• What you have to do: Please list each line below that contains the string "spastv", with case counting.

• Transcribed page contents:
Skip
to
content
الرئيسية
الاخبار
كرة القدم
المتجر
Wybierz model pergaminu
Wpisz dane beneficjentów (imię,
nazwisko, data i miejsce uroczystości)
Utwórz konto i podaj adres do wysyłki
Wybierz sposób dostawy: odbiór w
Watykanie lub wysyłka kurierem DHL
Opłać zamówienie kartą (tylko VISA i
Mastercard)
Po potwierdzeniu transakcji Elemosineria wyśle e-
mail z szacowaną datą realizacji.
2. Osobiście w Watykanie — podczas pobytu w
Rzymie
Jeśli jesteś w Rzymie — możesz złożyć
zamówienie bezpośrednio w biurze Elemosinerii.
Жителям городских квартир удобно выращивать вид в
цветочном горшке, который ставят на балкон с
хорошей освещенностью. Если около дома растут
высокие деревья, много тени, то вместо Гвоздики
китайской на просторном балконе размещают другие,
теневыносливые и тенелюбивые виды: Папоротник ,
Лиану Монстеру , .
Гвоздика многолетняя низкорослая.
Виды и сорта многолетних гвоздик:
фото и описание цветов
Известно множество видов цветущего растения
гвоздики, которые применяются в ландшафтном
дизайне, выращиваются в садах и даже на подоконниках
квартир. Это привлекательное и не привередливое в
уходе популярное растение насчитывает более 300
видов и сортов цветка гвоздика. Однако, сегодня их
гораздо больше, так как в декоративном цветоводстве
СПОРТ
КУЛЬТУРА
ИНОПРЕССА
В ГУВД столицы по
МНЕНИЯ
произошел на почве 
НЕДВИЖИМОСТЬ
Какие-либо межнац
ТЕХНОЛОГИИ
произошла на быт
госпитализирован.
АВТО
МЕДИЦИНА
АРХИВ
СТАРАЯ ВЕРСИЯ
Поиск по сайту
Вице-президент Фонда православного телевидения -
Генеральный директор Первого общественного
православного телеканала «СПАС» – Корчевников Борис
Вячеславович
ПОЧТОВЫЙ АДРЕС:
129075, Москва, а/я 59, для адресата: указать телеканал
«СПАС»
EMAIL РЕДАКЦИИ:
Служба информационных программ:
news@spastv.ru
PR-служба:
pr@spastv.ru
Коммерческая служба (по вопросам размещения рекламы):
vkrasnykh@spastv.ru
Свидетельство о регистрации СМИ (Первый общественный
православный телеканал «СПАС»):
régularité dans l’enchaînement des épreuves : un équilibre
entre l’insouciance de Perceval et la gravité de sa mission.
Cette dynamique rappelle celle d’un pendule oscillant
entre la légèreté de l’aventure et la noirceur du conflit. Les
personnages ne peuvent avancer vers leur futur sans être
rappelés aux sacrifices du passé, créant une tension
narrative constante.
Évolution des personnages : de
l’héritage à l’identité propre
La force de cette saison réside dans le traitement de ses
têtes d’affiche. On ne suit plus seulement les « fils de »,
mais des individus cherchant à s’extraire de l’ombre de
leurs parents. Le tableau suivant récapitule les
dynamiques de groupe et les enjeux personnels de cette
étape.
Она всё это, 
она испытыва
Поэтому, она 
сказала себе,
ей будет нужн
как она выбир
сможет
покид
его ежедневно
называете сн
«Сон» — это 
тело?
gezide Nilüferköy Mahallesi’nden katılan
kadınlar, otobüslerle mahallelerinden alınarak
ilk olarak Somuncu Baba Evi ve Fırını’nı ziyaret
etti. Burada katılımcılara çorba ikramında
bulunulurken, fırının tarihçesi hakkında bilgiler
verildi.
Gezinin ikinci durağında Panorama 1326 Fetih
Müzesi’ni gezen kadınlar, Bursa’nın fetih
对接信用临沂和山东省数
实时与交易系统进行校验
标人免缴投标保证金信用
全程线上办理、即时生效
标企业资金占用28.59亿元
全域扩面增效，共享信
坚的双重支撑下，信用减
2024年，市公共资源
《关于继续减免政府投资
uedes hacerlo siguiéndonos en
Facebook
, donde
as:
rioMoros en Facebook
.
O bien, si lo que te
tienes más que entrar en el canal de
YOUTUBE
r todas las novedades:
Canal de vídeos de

---

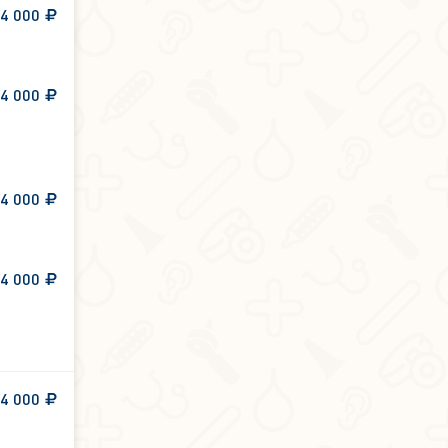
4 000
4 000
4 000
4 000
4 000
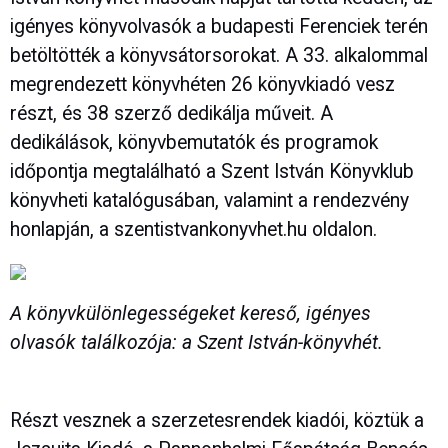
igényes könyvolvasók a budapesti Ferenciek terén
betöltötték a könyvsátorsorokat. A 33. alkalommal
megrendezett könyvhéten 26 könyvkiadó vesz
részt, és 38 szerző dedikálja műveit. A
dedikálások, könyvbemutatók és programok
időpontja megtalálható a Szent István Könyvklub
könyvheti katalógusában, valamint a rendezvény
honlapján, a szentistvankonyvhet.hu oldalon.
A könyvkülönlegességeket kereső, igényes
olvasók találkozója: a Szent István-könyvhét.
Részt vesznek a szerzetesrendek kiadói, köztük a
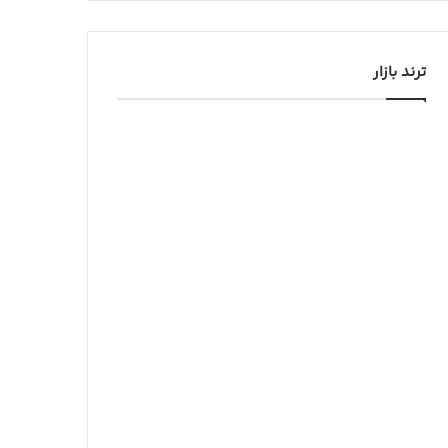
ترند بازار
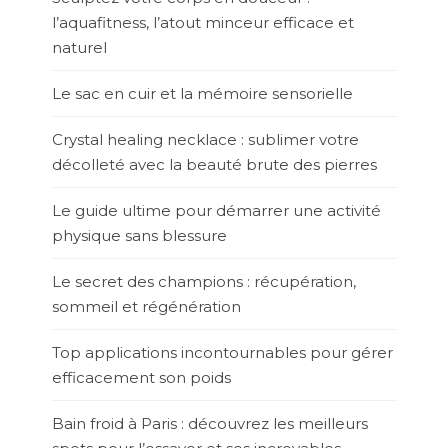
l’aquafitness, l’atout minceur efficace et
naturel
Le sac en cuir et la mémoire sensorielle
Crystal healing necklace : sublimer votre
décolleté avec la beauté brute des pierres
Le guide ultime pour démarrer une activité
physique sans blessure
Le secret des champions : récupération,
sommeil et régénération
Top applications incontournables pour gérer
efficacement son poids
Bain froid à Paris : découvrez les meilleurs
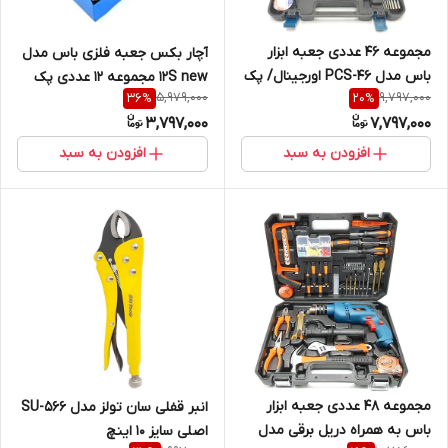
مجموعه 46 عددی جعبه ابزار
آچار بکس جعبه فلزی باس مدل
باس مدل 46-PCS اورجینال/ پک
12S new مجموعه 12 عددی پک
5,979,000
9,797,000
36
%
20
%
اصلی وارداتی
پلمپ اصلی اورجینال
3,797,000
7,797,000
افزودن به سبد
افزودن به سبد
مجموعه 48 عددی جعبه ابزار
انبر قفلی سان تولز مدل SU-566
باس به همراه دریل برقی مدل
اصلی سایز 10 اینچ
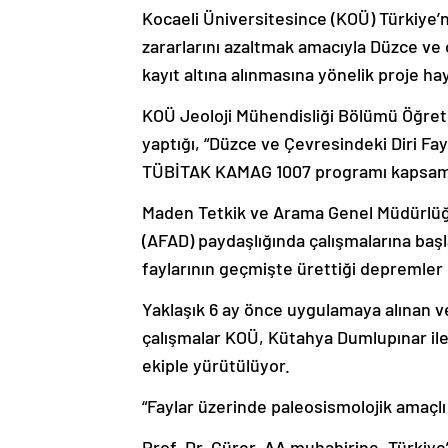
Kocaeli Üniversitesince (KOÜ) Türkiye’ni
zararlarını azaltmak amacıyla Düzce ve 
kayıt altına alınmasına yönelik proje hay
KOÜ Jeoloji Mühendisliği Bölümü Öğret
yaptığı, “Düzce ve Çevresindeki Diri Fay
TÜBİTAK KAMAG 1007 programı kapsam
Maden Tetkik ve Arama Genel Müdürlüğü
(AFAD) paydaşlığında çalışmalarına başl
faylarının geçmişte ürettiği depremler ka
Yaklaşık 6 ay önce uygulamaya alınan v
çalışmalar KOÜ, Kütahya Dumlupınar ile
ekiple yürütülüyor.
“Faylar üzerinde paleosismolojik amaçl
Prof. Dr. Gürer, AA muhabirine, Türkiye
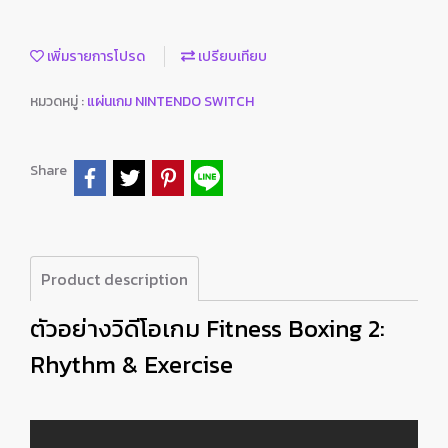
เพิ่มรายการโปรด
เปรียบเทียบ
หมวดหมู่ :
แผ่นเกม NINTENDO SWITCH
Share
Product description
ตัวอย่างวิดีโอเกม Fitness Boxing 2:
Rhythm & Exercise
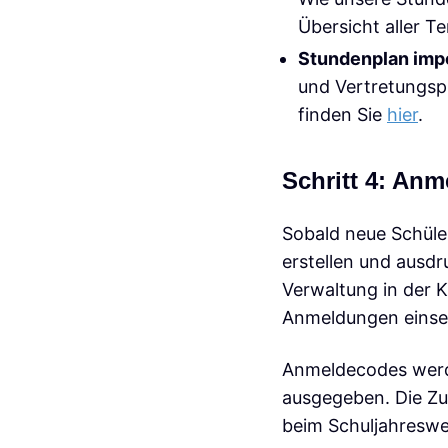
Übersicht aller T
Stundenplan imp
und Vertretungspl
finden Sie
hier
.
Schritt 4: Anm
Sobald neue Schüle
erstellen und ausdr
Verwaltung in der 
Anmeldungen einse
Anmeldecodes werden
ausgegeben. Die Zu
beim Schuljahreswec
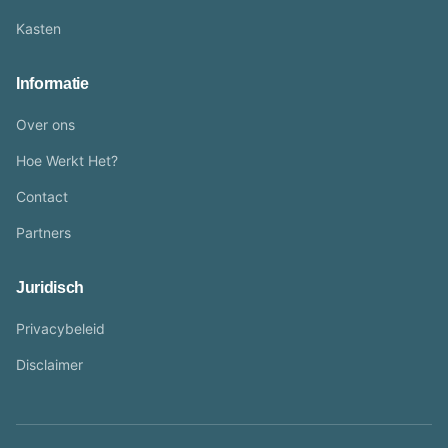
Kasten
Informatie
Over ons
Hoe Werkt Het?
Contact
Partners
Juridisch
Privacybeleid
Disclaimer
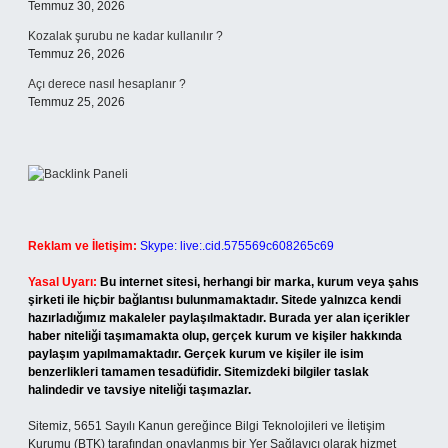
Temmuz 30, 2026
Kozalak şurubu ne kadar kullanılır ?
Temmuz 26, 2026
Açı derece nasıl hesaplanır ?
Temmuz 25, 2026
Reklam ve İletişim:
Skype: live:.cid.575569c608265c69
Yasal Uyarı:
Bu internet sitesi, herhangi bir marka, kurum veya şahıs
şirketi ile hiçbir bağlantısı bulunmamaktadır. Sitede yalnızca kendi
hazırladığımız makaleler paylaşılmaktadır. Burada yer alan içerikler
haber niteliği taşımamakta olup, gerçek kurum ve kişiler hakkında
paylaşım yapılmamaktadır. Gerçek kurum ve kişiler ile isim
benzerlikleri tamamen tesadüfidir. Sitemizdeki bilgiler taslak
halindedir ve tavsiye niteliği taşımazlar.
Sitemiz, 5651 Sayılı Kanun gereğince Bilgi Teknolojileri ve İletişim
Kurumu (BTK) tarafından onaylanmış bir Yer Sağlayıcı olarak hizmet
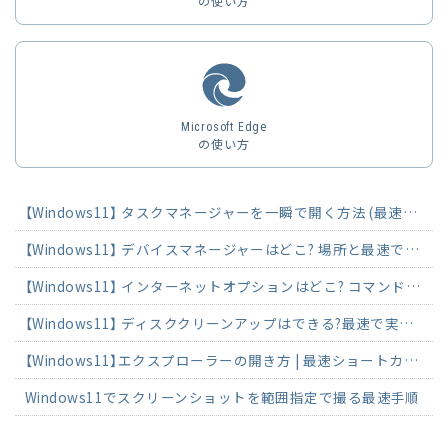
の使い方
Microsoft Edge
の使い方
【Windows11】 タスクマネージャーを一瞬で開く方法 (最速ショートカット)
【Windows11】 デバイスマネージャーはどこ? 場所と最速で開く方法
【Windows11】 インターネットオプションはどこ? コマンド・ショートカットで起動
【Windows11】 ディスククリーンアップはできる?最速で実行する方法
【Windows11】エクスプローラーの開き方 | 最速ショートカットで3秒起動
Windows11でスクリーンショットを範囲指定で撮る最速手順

• Answer section:
news@spastv.ru
pr@spastv.ru
vkrasnykh@spastv.ru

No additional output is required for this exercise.